-- TASK DIRECTIONS --
Please report each line of the data below that contains "shoulder".

Stored items
BEGIN
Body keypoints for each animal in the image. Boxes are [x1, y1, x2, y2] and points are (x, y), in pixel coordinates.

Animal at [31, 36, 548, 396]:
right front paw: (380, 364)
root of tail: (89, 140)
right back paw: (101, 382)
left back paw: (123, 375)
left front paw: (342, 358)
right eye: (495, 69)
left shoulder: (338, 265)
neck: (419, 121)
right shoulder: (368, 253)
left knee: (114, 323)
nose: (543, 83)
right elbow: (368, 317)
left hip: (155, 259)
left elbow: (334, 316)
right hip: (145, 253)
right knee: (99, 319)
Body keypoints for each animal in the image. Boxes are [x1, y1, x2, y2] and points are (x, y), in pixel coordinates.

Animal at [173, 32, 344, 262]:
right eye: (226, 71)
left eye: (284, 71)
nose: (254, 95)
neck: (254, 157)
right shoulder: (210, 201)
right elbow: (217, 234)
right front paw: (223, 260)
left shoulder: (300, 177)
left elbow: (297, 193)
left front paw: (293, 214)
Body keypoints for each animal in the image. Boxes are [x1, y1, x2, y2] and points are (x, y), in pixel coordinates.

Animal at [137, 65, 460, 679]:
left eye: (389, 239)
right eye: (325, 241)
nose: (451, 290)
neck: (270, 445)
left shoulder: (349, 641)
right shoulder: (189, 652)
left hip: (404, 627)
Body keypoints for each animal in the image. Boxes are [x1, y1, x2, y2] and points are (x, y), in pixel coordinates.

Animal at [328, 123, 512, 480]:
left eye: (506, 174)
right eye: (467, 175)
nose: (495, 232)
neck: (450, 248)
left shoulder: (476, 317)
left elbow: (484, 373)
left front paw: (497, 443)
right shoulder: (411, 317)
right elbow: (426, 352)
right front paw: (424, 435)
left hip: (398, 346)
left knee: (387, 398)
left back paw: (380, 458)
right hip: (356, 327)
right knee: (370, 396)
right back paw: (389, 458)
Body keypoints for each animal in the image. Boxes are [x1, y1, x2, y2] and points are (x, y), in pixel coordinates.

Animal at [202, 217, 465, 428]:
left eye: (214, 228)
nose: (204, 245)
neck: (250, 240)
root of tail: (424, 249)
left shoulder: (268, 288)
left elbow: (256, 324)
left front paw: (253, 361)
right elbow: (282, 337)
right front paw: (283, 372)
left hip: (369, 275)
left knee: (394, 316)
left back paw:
END
-- EXERCISE RESPONSE --
left shoulder: (338, 265)
right shoulder: (368, 253)
right shoulder: (210, 201)
left shoulder: (300, 177)
left shoulder: (349, 641)
right shoulder: (189, 652)
left shoulder: (476, 317)
right shoulder: (411, 317)
left shoulder: (268, 288)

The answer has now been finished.